→ **Information**
....

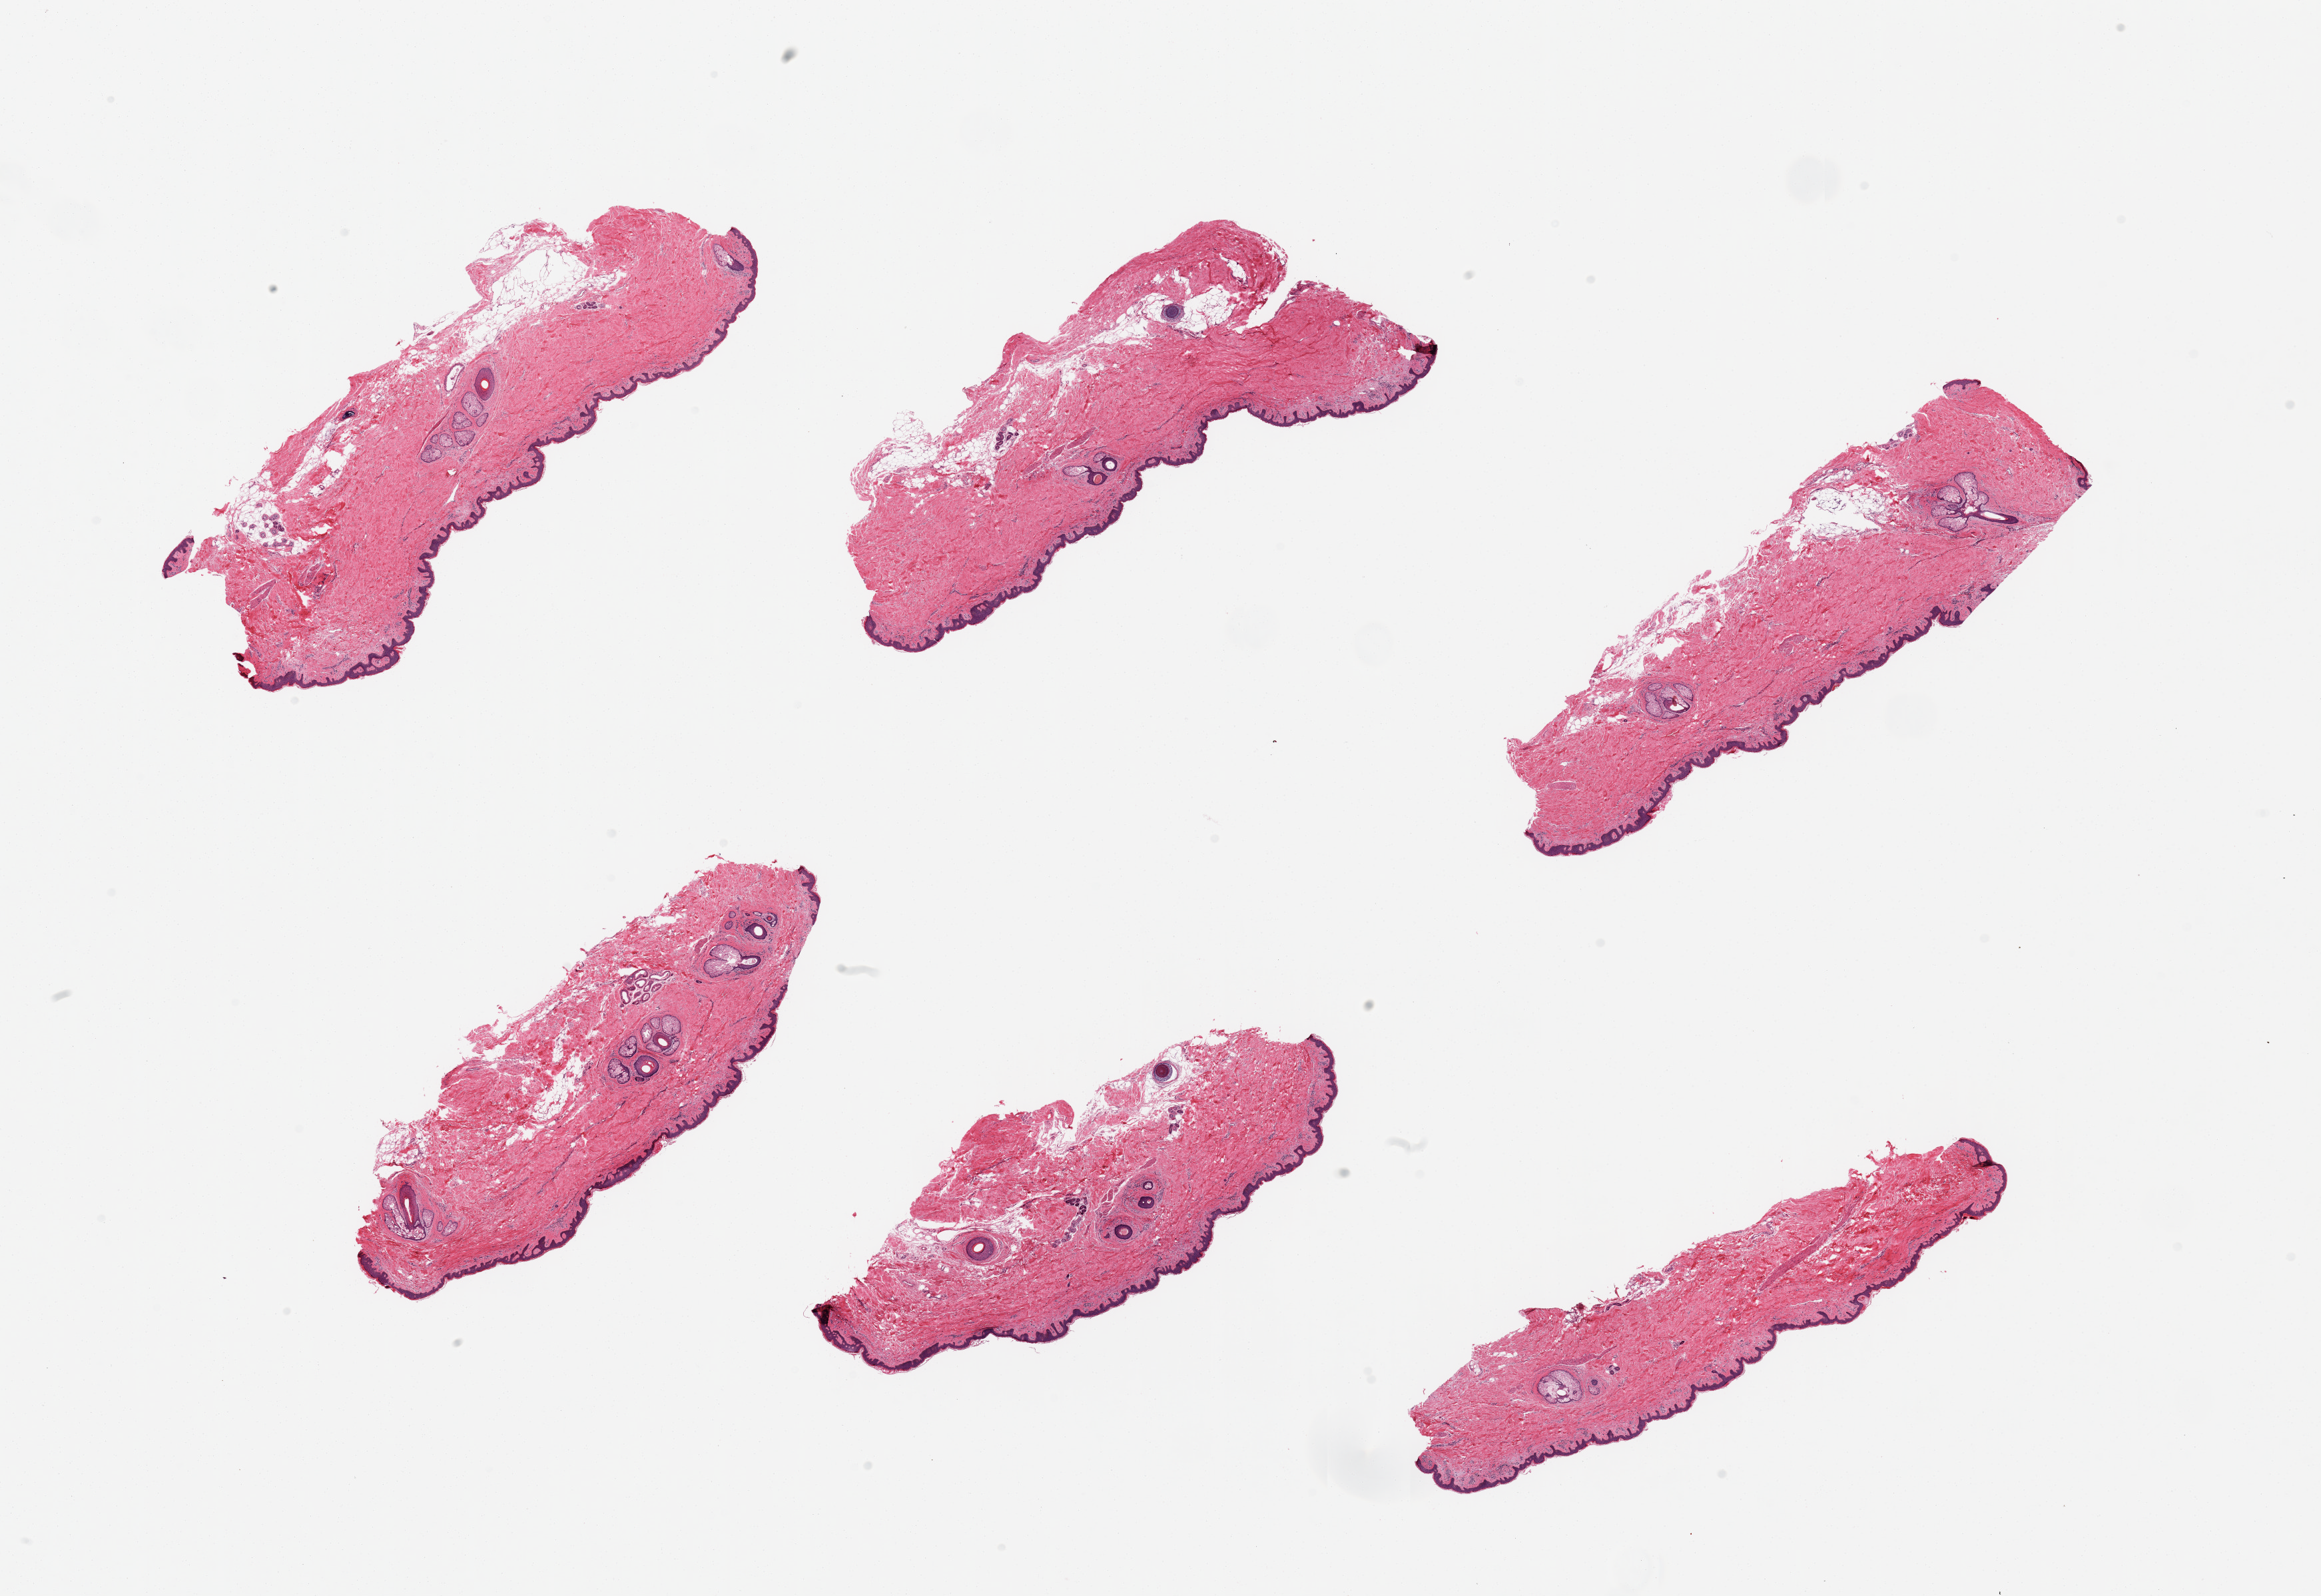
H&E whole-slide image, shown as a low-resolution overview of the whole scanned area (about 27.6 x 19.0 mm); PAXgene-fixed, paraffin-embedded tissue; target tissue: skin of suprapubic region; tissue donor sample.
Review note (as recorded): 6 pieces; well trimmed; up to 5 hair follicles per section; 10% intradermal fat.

....

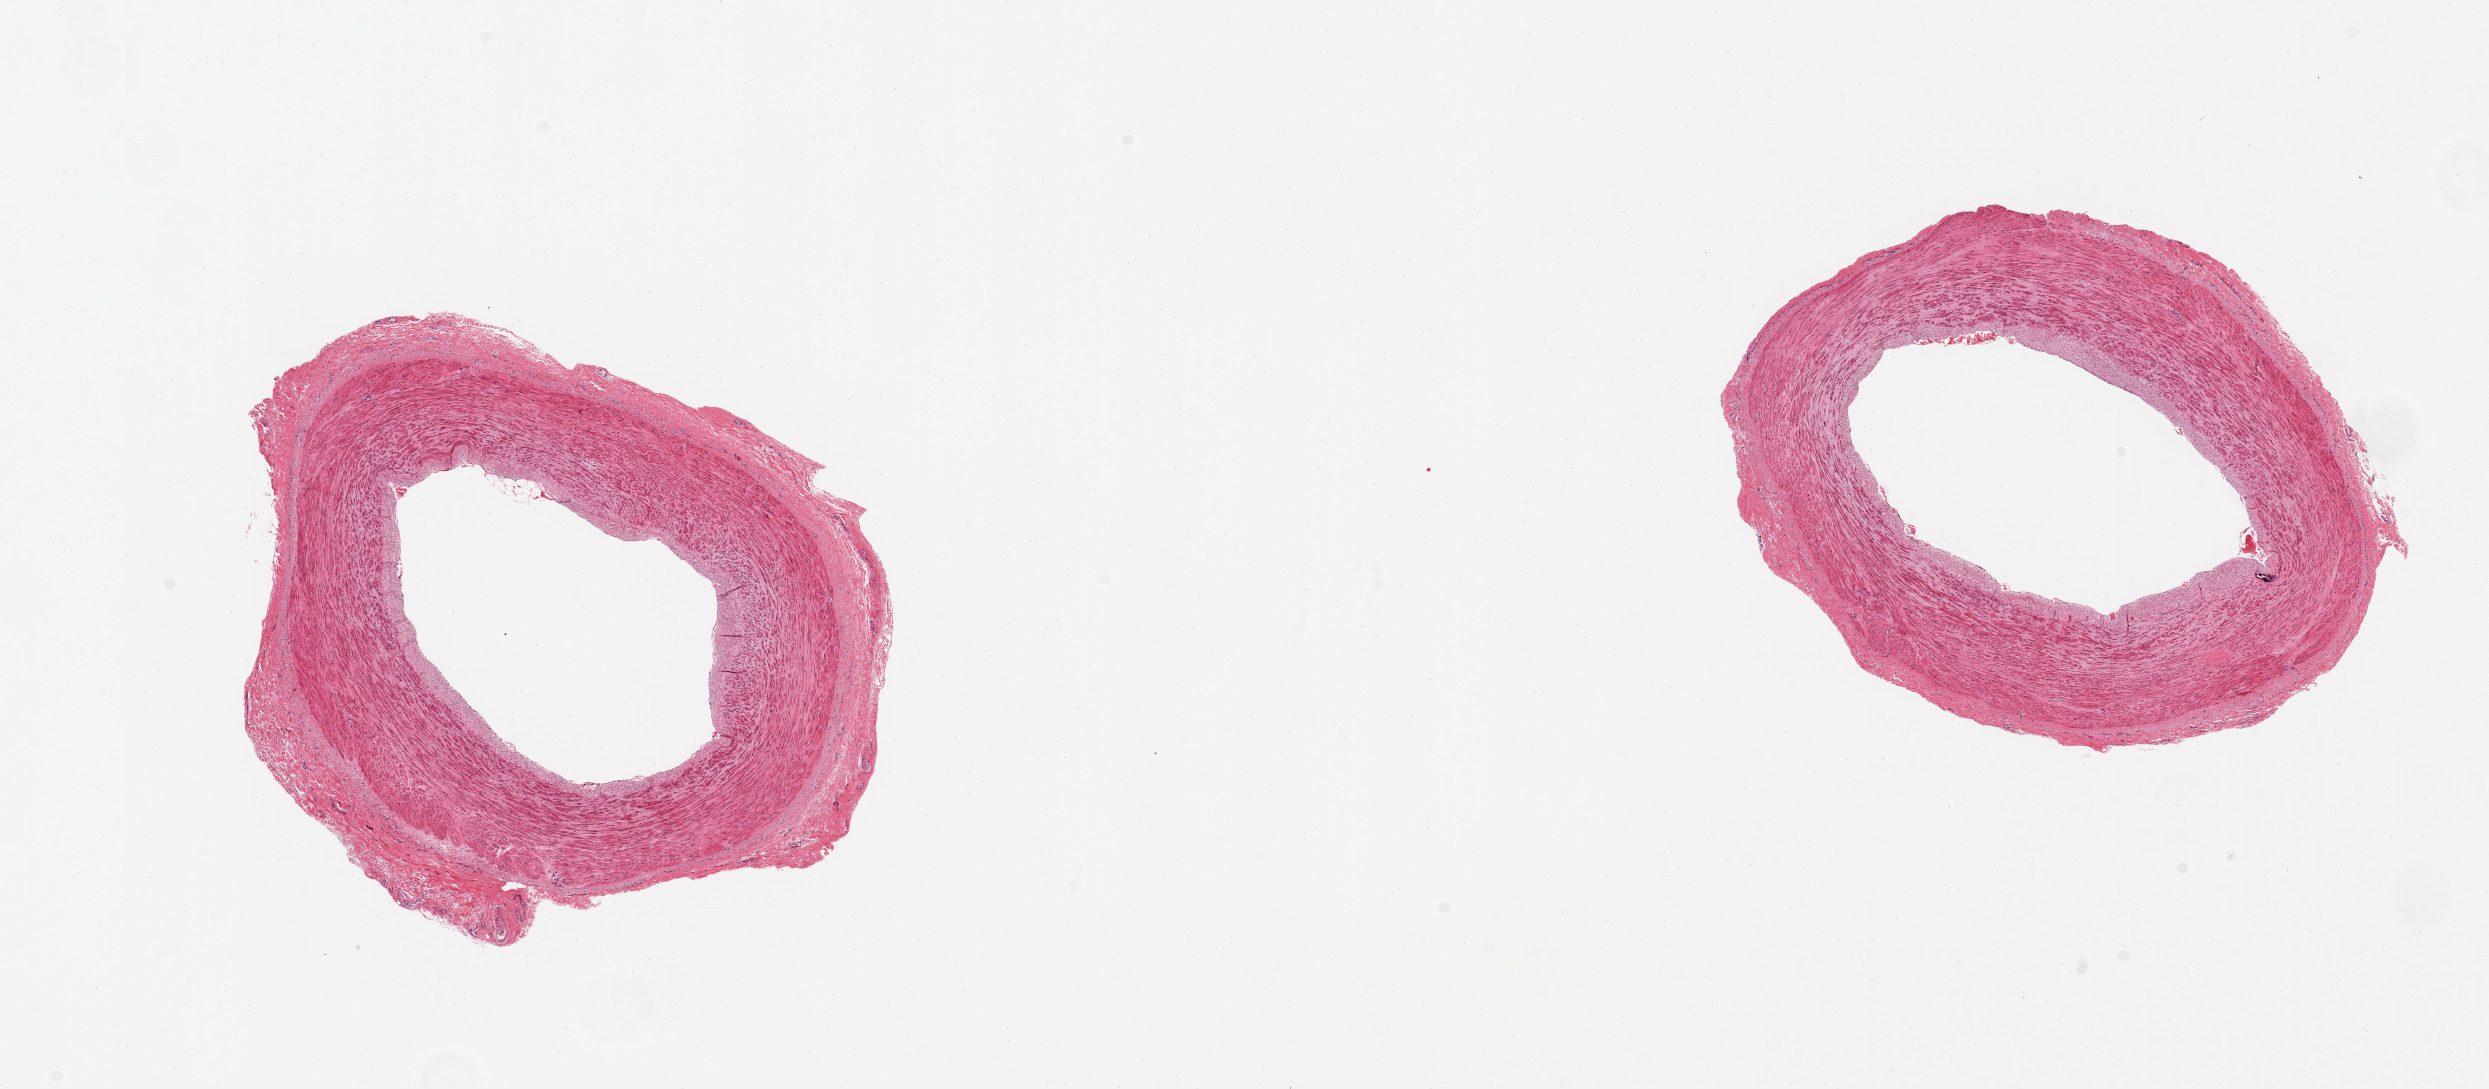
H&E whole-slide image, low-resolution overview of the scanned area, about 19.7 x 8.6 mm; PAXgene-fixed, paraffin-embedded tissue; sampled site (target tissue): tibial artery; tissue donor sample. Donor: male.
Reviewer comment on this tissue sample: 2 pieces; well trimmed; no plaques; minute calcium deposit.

....

→ **Work task**
Start with the line above that contains "H&E whole-slide image, shown" and stop after the line that contains "Review note (as". Output those lines exactly, and only those.

→ **Exercise solution**
H&E whole-slide image, shown as a low-resolution overview of the whole scanned area (about 27.6 x 19.0 mm); PAXgene-fixed, paraffin-embedded tissue; target tissue: skin of suprapubic region; tissue donor sample.
Review note (as recorded): 6 pieces; well trimmed; up to 5 hair follicles per section; 10% intradermal fat.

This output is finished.